▶ _INFORMATION SUPPLIED_:
■ ■ ■ ■ ■ ■ ■
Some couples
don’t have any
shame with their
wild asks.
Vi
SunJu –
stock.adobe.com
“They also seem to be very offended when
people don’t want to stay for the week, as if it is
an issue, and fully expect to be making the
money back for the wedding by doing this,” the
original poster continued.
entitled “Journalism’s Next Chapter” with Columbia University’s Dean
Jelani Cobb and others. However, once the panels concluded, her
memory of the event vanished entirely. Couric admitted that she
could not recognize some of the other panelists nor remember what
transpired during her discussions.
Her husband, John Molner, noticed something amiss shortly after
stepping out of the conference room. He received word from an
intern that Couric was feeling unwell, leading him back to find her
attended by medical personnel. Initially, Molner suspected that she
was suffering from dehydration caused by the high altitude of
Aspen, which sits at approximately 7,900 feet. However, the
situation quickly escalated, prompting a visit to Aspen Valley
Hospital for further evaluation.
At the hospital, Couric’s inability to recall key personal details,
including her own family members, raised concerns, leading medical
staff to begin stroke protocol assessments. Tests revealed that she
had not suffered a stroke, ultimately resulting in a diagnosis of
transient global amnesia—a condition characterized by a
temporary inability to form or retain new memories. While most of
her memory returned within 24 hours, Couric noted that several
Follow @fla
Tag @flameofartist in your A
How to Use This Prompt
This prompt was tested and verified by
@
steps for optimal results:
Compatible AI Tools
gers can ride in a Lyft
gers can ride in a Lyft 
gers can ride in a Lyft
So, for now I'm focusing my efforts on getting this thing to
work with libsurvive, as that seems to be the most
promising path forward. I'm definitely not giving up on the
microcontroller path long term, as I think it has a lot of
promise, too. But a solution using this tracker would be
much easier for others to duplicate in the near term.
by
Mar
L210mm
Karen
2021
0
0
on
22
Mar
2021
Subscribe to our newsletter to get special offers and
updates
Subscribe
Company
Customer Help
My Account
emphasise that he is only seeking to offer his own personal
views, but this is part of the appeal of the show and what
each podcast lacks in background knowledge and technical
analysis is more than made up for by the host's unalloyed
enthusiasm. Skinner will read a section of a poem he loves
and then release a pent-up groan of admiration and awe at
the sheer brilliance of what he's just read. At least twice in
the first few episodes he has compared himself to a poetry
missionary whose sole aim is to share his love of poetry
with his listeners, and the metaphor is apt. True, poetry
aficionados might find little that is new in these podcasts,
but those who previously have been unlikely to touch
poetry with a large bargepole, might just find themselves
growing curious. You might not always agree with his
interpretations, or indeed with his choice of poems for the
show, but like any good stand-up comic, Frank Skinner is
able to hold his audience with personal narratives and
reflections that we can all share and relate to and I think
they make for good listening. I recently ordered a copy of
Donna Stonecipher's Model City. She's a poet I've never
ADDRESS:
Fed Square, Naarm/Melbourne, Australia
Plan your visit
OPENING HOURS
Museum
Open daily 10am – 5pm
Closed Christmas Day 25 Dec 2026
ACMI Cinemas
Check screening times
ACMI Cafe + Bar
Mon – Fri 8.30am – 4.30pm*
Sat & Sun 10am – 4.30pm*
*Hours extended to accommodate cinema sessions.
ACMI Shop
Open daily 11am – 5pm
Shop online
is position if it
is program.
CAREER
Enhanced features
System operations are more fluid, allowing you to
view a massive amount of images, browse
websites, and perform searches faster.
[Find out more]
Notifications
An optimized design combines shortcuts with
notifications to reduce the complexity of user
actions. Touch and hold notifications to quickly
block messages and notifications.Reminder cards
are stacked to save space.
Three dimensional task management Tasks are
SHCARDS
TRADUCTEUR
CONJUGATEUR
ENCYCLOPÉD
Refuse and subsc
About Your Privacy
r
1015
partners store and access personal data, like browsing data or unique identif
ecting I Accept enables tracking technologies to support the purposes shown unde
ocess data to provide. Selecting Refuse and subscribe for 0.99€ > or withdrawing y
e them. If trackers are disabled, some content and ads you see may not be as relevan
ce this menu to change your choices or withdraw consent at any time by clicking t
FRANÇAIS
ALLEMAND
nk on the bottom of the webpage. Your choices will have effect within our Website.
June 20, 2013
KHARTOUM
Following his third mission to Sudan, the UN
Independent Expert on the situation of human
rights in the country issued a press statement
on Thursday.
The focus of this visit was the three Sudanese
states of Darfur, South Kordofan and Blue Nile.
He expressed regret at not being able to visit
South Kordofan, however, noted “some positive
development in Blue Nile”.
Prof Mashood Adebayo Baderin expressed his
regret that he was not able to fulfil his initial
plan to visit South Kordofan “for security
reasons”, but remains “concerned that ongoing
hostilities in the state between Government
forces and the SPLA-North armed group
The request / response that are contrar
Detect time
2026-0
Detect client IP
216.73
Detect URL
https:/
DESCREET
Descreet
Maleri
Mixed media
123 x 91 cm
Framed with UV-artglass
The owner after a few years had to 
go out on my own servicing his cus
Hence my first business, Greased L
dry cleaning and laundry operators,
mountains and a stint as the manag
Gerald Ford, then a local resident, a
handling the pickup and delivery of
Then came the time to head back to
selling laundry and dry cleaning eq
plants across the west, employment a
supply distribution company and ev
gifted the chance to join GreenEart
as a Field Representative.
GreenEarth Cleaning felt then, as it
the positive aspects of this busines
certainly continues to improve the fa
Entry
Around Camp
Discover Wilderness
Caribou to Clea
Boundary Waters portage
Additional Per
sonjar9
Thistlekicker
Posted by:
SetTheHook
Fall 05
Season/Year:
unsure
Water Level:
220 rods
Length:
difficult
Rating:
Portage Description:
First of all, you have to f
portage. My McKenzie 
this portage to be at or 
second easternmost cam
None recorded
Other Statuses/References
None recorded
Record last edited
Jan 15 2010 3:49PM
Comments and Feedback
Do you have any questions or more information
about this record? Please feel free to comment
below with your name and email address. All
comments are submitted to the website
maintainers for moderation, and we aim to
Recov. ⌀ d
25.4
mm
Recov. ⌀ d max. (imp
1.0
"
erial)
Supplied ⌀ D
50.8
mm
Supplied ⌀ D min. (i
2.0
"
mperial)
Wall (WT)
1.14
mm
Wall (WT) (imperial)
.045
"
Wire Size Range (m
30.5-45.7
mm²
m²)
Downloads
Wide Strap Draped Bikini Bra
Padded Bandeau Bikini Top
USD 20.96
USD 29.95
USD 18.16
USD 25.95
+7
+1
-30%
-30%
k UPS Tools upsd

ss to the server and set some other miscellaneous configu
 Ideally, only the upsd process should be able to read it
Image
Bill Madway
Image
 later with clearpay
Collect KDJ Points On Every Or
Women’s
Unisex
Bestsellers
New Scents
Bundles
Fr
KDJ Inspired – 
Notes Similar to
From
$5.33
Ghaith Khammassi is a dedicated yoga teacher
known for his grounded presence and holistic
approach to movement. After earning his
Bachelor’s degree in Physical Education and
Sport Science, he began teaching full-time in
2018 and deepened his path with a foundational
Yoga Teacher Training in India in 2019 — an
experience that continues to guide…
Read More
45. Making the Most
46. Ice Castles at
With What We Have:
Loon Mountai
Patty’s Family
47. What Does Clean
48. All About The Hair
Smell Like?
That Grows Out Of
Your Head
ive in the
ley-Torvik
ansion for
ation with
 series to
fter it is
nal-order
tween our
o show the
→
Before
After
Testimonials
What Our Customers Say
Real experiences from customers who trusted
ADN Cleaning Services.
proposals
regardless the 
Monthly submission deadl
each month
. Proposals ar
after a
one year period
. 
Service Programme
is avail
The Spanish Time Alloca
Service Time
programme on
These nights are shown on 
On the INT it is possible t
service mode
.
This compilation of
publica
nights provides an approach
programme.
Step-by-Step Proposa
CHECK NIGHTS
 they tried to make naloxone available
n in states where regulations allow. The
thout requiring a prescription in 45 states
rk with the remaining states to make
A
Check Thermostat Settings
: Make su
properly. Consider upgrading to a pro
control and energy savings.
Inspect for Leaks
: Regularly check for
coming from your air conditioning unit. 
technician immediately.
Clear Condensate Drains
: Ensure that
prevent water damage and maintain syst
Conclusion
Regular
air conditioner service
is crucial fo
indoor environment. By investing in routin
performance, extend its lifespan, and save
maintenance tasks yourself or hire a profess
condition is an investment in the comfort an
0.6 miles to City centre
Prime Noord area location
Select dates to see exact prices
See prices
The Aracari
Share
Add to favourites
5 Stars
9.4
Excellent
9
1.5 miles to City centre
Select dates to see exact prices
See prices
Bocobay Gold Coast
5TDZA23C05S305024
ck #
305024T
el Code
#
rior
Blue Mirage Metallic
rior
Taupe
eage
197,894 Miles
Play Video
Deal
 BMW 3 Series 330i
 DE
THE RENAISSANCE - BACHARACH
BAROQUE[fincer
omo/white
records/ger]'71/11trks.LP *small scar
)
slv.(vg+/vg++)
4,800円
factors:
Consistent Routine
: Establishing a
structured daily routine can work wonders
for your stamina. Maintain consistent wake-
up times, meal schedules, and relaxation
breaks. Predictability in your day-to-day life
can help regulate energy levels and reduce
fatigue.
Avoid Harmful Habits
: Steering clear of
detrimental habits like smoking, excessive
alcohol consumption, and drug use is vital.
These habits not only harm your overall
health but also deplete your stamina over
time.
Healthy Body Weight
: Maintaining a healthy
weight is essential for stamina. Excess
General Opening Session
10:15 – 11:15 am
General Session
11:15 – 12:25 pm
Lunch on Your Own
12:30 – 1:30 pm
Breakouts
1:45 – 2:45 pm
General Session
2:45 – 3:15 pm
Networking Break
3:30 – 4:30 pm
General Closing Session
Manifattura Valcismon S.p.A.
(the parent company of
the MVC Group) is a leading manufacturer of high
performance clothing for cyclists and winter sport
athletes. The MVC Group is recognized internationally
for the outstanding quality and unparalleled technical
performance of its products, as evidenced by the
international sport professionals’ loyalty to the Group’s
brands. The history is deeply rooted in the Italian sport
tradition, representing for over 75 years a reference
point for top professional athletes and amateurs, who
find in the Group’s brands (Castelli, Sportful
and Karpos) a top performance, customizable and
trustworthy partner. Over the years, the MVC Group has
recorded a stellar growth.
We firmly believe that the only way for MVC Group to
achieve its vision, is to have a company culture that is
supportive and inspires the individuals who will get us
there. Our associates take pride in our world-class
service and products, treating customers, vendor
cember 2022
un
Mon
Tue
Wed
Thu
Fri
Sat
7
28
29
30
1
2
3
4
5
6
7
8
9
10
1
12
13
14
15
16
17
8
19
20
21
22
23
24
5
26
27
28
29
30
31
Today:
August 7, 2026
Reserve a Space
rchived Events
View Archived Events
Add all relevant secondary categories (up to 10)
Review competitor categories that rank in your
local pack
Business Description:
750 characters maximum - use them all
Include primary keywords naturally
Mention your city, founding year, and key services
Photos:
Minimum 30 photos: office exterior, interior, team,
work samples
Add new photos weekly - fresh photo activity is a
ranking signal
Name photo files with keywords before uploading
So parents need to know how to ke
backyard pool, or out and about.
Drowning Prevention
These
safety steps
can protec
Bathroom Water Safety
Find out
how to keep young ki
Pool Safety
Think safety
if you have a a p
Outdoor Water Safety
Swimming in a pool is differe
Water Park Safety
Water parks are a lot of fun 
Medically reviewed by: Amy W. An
■ ■ ■ ■ ■ ■ ■
▶ _WRITTEN TASK_:
Copy whichever lines in the listing above contain the word "keywords".

▶ _ANSWER AREA_:
Include primary keywords naturally
Name photo files with keywords before uploading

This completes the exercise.